>> begin Selected extract

Hello my friend; thank you for getting back to me.

Absolutely. I’m trying to keep the code minimal for now

  • until I have grasped the logic
  • and I happen to KNOW that it IS set
    but, yes, production wise, this is not good enough.

OK, I get you with your slugs. I have implemented that, using a simplified version of the page title as a slug. I have also changed some of the in site links to use the new format.

My links now look like this:
www.domain.devel/service/display?slug=mes-systems

I have two issues with this:

  1. It’s not as nice as your url (/service/html-coding). I realise, currently, I need “display” which is the name of the method in my controller that handles the display of ALL services… (unless you have some magic to come…)
  2. I wouldn’t want the word “slug” in the url with all of it’s negative connotations.

But, hey. I’m with you so far. Wondering how we “still have the id” now it’s not in the url and, if we don’t, what about Tom’s comment regarding the slug needing to be unique?

>> end Selected extract
>> begin Stored rows

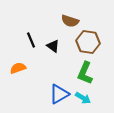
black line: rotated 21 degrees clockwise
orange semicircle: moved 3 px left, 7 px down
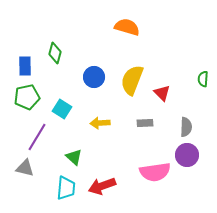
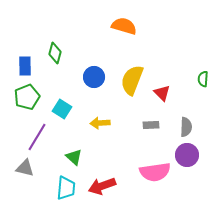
orange semicircle: moved 3 px left, 1 px up
green pentagon: rotated 10 degrees counterclockwise
gray rectangle: moved 6 px right, 2 px down
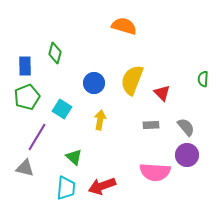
blue circle: moved 6 px down
yellow arrow: moved 3 px up; rotated 102 degrees clockwise
gray semicircle: rotated 42 degrees counterclockwise
pink semicircle: rotated 12 degrees clockwise
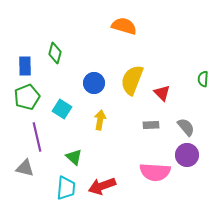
purple line: rotated 44 degrees counterclockwise
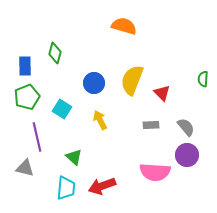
yellow arrow: rotated 36 degrees counterclockwise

>> end Stored rows

Work instructions ::
Which words or phrases in the message about URL slugs appear inside double quotation marks? List every one.

Task solution ::
- display
- slug
- still have the id